Rag nie miał bladego pojęcia o czym mówiła, ale za to przyjrzał się Cynthii uważniej i stwierdził, że kobiety w Tiangun wcale tak bardzo nie różnią się od Ghadra. Co więcej, Cynthia była niższa od Shaasti i wydała mu się niezwykle egzotyczna ze swoją urodą. Była lekko przesłodzona, z różowymi tipsami i sprawiała wrażenie rozpieszczonej nastolatki, co nie zmieniało faktu, że strasznie go ciekawiła. Z jasną cerą była zupełnie inna od kobiet Ghadra. Z pod spódniczki wystawały długie nogi, sprawnie operujące biegami.
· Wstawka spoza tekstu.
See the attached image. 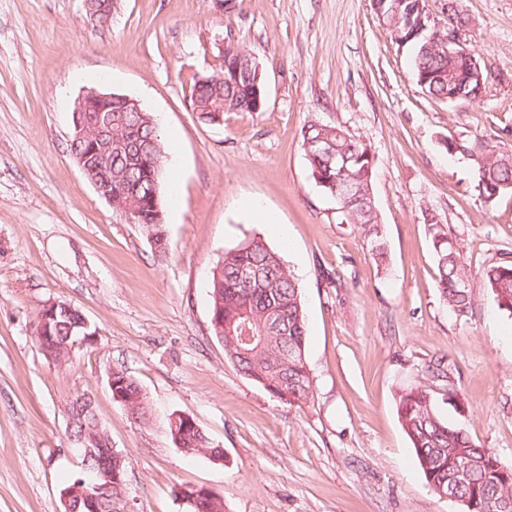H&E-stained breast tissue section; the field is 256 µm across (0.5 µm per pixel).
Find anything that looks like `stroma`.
<instances>
[{
	"label": "stroma",
	"instance_id": "stroma-1",
	"mask_svg": "<svg viewBox=\"0 0 512 512\" xmlns=\"http://www.w3.org/2000/svg\"><path fill=\"white\" fill-rule=\"evenodd\" d=\"M461 6L486 90L439 103L371 0H118L104 25L82 0H0V512H59L80 470L67 407L83 394L128 460L132 512H187L180 492L195 487L224 512H460L426 482L396 410L437 358L465 396L437 390L440 414L512 463V317L478 285L471 316L448 309L425 226L429 213L447 224L472 270L512 260V195L482 203L471 162L446 149L481 137L512 154V0ZM230 43L260 62L266 106L209 125L191 110L192 78ZM89 88L159 120L165 253L70 155ZM314 118L371 148L387 270L310 177L300 130ZM256 236L300 287L314 386L301 409L242 376L211 327L207 276ZM55 299L96 333L63 365L34 341ZM115 367L140 385L150 423L113 401ZM174 412L223 459L185 456L166 431Z\"/></svg>",
	"mask_w": 512,
	"mask_h": 512
}]
</instances>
Ze zdziwieniem zobaczył, że była bosa, widocznie nosiła buty na wyjątkowo wysokim obcasie i zdejmowała je do jazdy.

Samochód mknął, mijając kolejne przecznice, a Rag jak gąbka chłonął nowy świat przemykający za szybą. Nagle dziewczyna zahamowała i skręciła do podziemnego parkingu.
– Jesteśmy na miejscu? – zapytał zdziwiony, ale Cynthia nie odpowiedziała, tylko zjechała trzy poziomy niżej i zaparkowała w kącie. Otaczała ich pustka, mruczący z tyłu silnik zamilkł.

Cynthia przez chwilę siedziała bez ruchu, z rekami na kierownicy, patrząc na wprost i uśmiechając się nieco, po czym zdecydowanie odpięła pas i wpełzła na Raga okrakiem, ledwo mieszcząc się pod dachem. Rozsunęła suwak odsłaniając część dekoltu i wpiła się w jego usta.

Ragadaal, sparaliżowany rozwojem sytuacji, siedział nieruchomo, pozwalając by dłonie Cynthi rozpięły jego koszulę i zanurzyły się w owłosieniu na torsie. Z wielkimi oczami był świadkiem jak dziewczyna napawa się każdym skrawkiem jego obnażonego ciała, jak rozpływa w pocałunku. Jej zapach i smak ust przeszyły go dziwną elektrycznością, serce przyspieszyło i poczuł powracające podniecenie, wyłaniające się spod stresu i atrakcji nowego otoczenia. Odcięła go od niego, wprowadzając na ciemny parking, zamykając w ciasnej, stalowej kabinie, przyciskając swoim miękkim, pachnącym ciałem, wiedzionym jakże nierozsądnym umysłem.

W końcu wyrwał ręce z atrofii, zamykając dłoń na jej włosach i lekko odciągając głowę. Cynthia jęknęła cichutko, patrzył na jej zamknięte oczy i rozchylone usta. Świadomość grzechu miłości między rasowej, której wizja spadła na niego sama i to na samym początku podróży, uderzyła go, mocno wyostrzając zmysły. Nie rozumiał, czy jest dla niej egzotycznym fetyszem, czy też miała inny powód swojego zachowania, była za to setką odpowiedzi, pchającą się w jego ręce, czekającą, by zadać nurtujące go pytania.

Pisnęła z przyjemności, gdy niewerbalnie zapytał o smak jej szyi, a ona bez dyskusji udzieliła mu odpowiedzi. Zachęcony współpracą, sformułował zapytania o smak jej dekoltu, zsuwając niżej suwak i zanurzając twarz w trzymanych czarnym, koronkowym stanikiem piersiach. Gdy jej dłonie zjechały niżej, pełzając po jego spodniach, jego odciągnęły czerń koronki, sycąc ciekawskie oczy odpowiedzią na pytanie „jak wyglądają jej aureole?”, nasuwając też automatycznie kolejne: „jaki jest ich smak?”.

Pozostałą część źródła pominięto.